*TASK DIRECTIONS*
Using the records below, give the number of lines where the word "fill" appears, with no further output.

*RAW DATA*

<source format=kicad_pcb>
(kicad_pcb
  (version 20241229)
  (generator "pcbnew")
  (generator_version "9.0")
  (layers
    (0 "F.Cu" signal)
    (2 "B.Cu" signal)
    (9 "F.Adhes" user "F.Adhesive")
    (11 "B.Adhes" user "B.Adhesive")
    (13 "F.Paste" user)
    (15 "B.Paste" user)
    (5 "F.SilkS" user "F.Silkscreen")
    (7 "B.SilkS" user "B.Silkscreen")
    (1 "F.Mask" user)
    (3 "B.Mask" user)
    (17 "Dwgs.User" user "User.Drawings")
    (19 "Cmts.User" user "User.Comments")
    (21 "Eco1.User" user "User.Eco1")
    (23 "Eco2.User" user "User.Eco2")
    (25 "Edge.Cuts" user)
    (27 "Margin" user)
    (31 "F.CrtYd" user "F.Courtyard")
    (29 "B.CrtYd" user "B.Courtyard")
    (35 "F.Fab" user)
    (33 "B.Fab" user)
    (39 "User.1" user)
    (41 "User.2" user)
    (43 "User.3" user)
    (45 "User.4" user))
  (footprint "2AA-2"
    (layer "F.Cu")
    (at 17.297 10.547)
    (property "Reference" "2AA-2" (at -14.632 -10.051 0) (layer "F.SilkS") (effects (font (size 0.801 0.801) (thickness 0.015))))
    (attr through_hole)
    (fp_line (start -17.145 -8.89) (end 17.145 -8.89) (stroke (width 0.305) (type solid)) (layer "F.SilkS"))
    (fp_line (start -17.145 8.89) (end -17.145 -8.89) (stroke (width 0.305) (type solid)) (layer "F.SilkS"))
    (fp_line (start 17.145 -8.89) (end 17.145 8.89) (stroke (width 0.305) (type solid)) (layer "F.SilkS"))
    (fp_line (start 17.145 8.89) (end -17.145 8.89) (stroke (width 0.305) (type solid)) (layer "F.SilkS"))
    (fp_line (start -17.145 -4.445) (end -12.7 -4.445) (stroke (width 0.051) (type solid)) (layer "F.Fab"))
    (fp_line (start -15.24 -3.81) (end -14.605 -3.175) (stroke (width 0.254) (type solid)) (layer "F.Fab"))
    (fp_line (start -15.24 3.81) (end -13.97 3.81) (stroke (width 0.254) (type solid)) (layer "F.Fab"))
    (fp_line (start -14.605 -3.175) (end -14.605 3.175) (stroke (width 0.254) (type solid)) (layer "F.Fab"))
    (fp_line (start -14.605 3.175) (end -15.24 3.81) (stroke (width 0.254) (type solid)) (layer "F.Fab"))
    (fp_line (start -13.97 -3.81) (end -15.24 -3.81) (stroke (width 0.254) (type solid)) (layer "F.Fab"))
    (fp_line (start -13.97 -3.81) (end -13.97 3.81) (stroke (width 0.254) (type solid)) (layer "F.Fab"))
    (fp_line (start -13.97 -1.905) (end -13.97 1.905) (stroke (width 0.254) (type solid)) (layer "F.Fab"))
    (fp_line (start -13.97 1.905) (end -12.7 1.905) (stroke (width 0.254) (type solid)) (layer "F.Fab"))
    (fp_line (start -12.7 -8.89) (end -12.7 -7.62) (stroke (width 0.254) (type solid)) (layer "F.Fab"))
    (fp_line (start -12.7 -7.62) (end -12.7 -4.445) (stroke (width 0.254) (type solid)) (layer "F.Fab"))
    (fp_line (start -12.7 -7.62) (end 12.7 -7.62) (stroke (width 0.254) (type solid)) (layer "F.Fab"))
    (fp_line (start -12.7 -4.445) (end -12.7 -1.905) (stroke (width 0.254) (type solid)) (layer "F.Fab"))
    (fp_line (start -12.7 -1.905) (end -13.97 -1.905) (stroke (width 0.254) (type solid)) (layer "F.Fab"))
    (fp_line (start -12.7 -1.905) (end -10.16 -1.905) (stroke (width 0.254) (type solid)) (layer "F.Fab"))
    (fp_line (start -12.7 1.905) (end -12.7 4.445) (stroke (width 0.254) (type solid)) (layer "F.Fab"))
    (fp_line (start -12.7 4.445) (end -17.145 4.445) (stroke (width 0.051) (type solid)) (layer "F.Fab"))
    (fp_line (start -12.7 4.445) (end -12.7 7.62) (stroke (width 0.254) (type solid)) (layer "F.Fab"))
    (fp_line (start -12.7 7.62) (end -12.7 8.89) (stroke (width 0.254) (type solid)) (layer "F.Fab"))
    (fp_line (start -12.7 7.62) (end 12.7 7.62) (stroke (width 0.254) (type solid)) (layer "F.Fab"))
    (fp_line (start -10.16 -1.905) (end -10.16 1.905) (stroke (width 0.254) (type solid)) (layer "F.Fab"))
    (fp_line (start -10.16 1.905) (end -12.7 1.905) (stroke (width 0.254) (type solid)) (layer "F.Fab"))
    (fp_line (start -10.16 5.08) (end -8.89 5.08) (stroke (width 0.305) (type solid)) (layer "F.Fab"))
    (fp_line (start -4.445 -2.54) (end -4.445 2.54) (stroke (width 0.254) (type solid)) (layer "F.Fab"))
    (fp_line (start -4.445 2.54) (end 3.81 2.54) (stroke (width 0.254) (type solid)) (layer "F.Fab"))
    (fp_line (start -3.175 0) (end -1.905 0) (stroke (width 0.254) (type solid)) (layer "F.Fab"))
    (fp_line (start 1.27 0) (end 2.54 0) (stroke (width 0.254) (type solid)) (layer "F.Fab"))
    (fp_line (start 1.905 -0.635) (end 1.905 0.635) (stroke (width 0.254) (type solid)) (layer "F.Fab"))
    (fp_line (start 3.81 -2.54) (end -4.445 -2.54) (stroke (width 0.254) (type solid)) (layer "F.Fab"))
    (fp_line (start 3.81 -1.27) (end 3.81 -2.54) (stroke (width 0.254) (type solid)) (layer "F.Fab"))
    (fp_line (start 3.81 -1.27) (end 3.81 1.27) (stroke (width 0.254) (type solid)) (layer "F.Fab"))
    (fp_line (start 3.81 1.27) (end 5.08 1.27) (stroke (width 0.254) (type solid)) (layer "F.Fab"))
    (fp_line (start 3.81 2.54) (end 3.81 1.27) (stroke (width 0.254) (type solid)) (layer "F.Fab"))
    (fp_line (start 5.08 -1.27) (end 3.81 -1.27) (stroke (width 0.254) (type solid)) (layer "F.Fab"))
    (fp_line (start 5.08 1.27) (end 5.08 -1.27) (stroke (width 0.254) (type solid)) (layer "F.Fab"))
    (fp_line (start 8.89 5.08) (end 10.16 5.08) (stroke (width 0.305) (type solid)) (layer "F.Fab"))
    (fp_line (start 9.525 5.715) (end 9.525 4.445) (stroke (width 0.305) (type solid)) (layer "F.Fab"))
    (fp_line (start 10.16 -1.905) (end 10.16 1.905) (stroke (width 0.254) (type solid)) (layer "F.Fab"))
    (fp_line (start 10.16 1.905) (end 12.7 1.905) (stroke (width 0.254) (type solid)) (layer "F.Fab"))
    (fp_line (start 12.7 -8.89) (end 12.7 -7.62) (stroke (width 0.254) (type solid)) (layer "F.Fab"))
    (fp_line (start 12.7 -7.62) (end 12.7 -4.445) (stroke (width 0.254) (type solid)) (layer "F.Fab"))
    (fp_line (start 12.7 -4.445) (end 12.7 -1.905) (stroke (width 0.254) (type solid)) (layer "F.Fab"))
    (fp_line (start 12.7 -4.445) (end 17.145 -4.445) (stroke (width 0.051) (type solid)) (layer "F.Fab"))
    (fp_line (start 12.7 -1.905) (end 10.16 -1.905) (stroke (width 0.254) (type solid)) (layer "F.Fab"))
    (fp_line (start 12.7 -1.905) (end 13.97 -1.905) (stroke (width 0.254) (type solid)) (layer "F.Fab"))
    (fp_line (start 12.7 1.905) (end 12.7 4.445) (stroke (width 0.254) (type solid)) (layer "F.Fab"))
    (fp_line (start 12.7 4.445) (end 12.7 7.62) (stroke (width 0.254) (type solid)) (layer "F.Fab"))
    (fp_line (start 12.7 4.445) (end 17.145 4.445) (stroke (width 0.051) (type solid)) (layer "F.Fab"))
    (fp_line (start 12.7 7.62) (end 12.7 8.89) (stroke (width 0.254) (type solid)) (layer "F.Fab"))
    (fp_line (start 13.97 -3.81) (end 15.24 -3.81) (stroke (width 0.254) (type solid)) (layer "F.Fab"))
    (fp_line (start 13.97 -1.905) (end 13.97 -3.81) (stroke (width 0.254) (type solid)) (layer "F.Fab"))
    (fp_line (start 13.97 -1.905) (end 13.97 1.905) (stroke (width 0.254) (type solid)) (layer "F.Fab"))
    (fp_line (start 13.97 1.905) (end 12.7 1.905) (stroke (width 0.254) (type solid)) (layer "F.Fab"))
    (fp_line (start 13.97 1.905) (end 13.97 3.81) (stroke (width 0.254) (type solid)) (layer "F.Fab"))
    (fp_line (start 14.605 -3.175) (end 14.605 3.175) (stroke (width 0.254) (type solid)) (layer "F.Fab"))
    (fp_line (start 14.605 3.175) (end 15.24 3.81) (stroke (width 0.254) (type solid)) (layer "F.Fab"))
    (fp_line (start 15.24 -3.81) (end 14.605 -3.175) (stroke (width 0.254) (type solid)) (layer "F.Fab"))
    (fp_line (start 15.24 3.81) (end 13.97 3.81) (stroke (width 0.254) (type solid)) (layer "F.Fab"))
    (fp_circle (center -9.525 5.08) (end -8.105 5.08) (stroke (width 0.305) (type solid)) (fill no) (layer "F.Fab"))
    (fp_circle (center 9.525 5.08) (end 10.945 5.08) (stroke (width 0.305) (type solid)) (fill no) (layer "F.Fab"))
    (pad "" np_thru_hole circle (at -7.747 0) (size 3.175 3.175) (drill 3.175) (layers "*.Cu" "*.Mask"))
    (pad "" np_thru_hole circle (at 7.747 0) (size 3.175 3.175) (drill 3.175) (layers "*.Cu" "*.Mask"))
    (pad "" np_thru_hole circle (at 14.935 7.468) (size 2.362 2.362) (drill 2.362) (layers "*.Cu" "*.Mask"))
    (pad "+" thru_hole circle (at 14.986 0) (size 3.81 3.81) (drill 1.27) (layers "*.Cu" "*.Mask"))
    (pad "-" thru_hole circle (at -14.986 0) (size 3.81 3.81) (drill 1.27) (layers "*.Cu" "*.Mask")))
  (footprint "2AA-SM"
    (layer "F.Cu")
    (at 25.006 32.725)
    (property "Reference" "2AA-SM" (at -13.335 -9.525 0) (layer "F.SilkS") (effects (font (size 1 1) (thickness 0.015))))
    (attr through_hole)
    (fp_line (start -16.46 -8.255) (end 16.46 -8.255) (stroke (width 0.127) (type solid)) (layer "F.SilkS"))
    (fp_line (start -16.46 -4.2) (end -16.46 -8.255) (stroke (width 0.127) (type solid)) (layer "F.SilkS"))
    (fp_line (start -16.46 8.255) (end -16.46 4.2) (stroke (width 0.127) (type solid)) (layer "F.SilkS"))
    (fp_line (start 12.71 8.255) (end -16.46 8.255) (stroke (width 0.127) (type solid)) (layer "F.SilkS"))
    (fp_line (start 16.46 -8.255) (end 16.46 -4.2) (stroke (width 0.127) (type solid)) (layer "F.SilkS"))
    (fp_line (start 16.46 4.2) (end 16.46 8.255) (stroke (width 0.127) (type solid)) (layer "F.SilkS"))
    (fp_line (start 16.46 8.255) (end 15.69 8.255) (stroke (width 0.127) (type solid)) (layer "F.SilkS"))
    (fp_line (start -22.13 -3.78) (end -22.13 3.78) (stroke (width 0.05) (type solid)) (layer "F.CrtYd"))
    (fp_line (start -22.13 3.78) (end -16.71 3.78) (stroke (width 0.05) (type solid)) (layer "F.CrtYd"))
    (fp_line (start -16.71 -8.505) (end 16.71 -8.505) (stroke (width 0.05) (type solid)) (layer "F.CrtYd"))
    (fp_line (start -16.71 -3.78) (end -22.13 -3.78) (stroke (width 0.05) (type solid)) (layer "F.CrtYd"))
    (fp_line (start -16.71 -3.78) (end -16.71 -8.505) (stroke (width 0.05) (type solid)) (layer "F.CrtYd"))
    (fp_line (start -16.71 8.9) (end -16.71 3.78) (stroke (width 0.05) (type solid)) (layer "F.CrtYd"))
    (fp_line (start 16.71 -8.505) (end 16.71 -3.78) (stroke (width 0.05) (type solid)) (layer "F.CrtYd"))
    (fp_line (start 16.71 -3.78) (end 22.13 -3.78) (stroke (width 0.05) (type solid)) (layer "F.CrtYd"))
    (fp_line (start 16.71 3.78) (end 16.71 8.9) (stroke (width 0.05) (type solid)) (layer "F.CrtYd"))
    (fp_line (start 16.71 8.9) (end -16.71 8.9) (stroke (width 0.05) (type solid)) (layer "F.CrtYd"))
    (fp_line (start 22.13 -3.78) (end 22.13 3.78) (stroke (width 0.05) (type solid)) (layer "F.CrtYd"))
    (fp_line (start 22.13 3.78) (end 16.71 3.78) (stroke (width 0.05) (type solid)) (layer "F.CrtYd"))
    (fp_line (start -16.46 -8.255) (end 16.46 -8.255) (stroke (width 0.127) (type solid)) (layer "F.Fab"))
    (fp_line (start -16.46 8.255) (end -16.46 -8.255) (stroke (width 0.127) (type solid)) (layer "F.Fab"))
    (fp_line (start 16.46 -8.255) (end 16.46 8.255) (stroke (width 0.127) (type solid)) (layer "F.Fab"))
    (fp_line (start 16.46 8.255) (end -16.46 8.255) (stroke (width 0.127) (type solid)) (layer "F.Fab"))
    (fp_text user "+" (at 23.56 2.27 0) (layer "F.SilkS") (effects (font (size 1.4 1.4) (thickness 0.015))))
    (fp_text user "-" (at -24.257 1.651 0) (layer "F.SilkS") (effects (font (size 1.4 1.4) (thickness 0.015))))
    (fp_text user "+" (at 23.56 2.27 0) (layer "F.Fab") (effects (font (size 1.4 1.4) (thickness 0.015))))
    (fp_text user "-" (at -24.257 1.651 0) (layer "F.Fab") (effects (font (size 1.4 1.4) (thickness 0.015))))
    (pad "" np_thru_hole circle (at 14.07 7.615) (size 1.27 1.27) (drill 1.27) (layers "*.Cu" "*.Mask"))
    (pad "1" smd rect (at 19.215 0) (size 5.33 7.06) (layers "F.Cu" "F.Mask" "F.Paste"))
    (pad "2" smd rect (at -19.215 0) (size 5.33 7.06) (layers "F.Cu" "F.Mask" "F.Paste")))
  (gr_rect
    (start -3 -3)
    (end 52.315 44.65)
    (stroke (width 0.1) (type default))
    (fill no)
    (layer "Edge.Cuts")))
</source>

*TASK OUTPUT*
3